(Stored data entries)

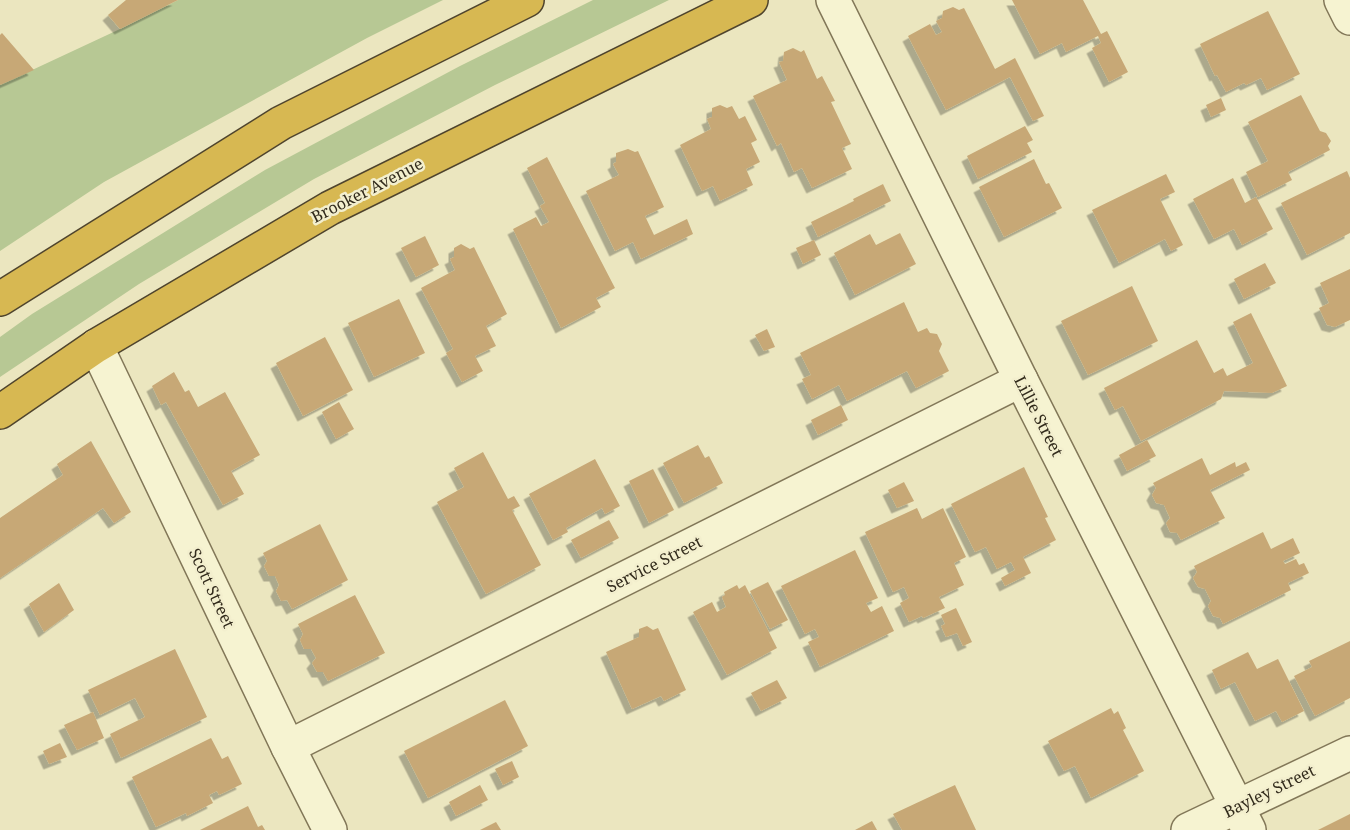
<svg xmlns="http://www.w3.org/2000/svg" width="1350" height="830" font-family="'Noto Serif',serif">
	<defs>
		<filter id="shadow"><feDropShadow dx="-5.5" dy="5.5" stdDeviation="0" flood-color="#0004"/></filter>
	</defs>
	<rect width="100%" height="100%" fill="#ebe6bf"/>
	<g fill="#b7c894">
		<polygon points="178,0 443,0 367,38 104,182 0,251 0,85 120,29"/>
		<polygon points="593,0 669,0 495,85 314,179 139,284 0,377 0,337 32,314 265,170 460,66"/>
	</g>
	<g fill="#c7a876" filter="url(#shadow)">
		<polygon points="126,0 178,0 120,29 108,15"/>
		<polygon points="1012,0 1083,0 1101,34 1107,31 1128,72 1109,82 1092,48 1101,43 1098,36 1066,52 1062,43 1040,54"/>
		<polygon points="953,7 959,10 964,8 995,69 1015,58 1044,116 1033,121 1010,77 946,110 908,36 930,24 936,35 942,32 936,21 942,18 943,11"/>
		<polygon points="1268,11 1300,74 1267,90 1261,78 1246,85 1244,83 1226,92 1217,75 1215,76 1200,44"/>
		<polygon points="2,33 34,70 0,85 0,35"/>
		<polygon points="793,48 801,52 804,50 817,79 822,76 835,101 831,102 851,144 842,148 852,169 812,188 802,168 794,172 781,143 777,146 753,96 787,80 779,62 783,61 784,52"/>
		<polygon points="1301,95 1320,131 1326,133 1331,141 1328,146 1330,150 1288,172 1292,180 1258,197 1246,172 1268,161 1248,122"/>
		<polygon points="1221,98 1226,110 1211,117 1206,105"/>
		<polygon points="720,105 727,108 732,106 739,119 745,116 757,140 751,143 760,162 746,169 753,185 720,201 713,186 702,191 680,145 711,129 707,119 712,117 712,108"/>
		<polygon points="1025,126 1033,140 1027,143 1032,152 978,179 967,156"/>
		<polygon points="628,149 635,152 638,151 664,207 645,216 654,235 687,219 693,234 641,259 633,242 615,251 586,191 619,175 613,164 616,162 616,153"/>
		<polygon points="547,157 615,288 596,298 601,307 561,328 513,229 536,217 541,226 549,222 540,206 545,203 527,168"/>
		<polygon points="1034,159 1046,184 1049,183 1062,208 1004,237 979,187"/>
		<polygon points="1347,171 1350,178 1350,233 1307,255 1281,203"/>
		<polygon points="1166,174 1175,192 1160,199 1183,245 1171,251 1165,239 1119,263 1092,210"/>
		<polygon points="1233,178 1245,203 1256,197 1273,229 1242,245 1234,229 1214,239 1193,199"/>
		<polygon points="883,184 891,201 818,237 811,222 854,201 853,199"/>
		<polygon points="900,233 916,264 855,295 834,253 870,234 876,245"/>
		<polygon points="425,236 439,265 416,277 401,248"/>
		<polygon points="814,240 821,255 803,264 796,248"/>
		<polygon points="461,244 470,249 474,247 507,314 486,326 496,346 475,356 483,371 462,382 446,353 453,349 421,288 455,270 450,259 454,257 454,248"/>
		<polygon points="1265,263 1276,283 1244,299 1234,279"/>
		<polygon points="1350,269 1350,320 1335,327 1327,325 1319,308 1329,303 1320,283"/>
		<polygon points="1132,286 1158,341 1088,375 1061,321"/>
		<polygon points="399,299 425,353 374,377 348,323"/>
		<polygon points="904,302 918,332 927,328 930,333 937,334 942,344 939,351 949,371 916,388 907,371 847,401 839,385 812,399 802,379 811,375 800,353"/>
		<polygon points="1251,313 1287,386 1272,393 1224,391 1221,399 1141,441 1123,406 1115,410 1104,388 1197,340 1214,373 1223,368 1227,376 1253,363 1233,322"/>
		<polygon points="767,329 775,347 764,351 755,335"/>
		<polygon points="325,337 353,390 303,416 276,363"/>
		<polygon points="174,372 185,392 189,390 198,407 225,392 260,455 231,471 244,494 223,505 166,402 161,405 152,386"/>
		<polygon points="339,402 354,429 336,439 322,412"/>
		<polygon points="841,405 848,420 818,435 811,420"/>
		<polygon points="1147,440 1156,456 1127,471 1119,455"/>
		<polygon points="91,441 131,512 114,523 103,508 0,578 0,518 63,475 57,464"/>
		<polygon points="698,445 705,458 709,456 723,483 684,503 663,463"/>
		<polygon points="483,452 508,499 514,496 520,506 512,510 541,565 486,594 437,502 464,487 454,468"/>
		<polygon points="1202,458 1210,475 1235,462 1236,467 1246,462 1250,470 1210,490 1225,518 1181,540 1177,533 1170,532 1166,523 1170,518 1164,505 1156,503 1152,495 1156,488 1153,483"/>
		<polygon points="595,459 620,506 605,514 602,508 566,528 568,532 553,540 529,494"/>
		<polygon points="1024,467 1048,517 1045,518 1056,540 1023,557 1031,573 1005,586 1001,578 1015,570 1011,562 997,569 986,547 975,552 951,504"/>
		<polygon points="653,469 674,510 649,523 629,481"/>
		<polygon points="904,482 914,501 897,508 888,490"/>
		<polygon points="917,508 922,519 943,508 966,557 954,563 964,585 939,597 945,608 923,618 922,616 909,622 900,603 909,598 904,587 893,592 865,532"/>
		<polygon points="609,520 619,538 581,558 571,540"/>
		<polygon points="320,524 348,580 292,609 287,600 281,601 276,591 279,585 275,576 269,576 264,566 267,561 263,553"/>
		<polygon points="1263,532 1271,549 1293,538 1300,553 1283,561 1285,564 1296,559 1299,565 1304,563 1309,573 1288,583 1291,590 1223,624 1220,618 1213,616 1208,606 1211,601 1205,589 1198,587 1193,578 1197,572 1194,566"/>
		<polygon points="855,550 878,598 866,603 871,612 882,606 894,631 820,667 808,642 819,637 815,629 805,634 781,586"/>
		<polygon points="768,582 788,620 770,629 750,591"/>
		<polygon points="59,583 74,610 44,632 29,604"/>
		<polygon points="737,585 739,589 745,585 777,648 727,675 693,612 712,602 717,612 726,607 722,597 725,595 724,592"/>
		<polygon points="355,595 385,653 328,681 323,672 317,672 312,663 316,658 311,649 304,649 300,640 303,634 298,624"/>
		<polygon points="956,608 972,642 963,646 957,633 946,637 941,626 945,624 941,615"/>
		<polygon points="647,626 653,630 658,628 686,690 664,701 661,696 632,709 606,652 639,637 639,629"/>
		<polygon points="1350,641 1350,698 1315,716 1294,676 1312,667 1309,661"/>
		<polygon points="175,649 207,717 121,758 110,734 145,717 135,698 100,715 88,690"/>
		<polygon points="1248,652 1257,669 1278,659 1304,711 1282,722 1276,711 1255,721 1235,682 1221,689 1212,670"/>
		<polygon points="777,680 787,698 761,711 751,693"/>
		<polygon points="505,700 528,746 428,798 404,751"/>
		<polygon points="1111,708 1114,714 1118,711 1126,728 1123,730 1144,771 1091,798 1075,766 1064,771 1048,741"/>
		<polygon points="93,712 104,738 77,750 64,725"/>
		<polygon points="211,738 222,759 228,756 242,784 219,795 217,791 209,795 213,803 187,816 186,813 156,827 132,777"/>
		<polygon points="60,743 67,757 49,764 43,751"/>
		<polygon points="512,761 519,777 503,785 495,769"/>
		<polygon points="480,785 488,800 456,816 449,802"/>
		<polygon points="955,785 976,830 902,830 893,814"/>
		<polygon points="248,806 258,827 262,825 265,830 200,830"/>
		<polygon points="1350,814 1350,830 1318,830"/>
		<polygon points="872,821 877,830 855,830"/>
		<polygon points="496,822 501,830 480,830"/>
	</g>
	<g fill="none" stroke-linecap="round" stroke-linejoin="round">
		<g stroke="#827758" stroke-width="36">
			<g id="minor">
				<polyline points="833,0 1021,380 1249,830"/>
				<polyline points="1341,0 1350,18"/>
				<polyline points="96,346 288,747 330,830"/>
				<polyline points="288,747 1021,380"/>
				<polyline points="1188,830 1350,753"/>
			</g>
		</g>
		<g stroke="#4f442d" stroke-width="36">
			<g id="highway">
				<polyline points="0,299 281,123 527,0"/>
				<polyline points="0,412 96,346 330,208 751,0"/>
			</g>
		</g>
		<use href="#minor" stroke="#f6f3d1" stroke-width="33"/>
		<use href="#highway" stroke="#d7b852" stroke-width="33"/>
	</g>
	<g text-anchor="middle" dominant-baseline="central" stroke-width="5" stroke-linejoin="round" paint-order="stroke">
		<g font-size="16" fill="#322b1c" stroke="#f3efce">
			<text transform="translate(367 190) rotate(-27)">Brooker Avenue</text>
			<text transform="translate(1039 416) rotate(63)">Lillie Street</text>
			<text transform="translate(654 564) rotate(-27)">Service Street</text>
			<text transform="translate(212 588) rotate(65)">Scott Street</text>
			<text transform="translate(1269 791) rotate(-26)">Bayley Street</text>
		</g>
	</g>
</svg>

--

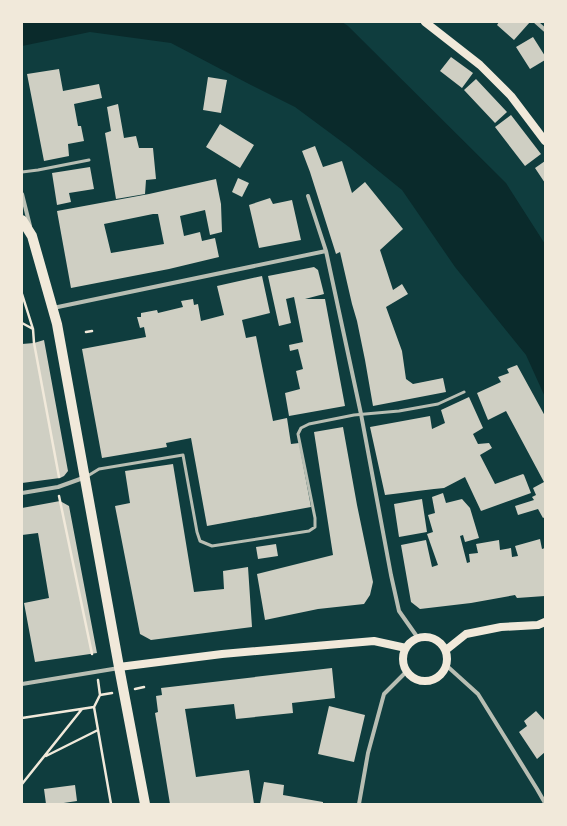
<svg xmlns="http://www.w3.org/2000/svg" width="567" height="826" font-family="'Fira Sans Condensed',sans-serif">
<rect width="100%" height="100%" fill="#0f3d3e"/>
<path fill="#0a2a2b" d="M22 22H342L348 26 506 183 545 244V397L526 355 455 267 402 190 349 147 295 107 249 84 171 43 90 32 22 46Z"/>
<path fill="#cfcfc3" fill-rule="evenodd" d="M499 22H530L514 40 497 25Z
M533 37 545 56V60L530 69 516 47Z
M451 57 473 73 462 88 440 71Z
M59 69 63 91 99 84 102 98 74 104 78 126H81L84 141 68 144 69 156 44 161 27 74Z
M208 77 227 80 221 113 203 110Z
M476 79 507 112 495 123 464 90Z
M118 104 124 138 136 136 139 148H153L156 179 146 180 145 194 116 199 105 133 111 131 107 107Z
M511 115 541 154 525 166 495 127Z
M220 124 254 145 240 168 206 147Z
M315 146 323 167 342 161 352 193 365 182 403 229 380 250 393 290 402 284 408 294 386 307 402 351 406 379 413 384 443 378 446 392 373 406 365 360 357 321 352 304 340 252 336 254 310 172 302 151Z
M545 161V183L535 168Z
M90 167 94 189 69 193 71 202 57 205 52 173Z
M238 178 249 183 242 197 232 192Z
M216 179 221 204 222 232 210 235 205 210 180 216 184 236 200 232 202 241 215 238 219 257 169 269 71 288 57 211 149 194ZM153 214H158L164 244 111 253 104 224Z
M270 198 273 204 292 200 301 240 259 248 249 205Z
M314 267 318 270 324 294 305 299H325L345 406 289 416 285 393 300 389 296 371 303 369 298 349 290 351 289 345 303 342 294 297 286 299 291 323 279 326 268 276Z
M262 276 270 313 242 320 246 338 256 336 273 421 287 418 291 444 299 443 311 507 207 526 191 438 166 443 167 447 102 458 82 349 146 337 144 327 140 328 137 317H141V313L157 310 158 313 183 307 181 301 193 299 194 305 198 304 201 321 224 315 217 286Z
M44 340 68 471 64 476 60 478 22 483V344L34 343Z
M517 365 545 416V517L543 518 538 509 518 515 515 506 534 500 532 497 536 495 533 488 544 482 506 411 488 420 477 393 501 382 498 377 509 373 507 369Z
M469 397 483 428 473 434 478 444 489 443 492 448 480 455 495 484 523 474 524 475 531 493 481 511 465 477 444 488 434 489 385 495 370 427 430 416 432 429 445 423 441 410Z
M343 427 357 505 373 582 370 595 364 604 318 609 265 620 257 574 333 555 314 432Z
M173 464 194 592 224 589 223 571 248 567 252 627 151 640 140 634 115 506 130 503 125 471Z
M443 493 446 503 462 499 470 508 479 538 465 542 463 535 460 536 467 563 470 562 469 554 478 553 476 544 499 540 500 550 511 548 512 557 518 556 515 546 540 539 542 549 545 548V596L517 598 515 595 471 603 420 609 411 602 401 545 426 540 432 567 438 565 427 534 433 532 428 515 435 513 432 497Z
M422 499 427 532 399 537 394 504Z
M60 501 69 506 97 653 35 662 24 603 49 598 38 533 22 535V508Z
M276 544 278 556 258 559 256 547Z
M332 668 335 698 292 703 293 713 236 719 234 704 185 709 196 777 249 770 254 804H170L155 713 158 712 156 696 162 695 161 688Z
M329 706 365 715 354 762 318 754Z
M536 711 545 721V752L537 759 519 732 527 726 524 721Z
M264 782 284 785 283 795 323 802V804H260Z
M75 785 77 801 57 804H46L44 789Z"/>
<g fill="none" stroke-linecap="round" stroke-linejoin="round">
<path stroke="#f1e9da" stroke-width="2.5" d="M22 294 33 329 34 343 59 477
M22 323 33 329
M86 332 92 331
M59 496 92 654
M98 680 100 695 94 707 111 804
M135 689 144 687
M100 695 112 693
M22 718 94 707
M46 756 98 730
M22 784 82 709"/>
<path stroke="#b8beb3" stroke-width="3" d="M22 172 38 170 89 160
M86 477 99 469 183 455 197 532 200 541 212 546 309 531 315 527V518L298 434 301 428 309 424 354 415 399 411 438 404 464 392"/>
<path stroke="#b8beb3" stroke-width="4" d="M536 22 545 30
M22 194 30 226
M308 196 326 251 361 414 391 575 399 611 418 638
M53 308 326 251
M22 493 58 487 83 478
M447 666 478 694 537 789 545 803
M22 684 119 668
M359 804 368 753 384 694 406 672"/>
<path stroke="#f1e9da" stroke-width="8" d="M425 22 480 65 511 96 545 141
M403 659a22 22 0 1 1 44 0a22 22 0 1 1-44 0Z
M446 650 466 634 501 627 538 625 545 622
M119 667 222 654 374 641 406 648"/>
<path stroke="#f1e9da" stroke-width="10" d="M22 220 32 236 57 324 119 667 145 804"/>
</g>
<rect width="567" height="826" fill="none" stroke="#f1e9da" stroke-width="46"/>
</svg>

• Requirement: From the records above, pull every line that has the string "round" and copy it.

• Problem solution:
	<g fill="none" stroke-linecap="round" stroke-linejoin="round">
	<g text-anchor="middle" dominant-baseline="central" stroke-width="5" stroke-linejoin="round" paint-order="stroke">
<g fill="none" stroke-linecap="round" stroke-linejoin="round">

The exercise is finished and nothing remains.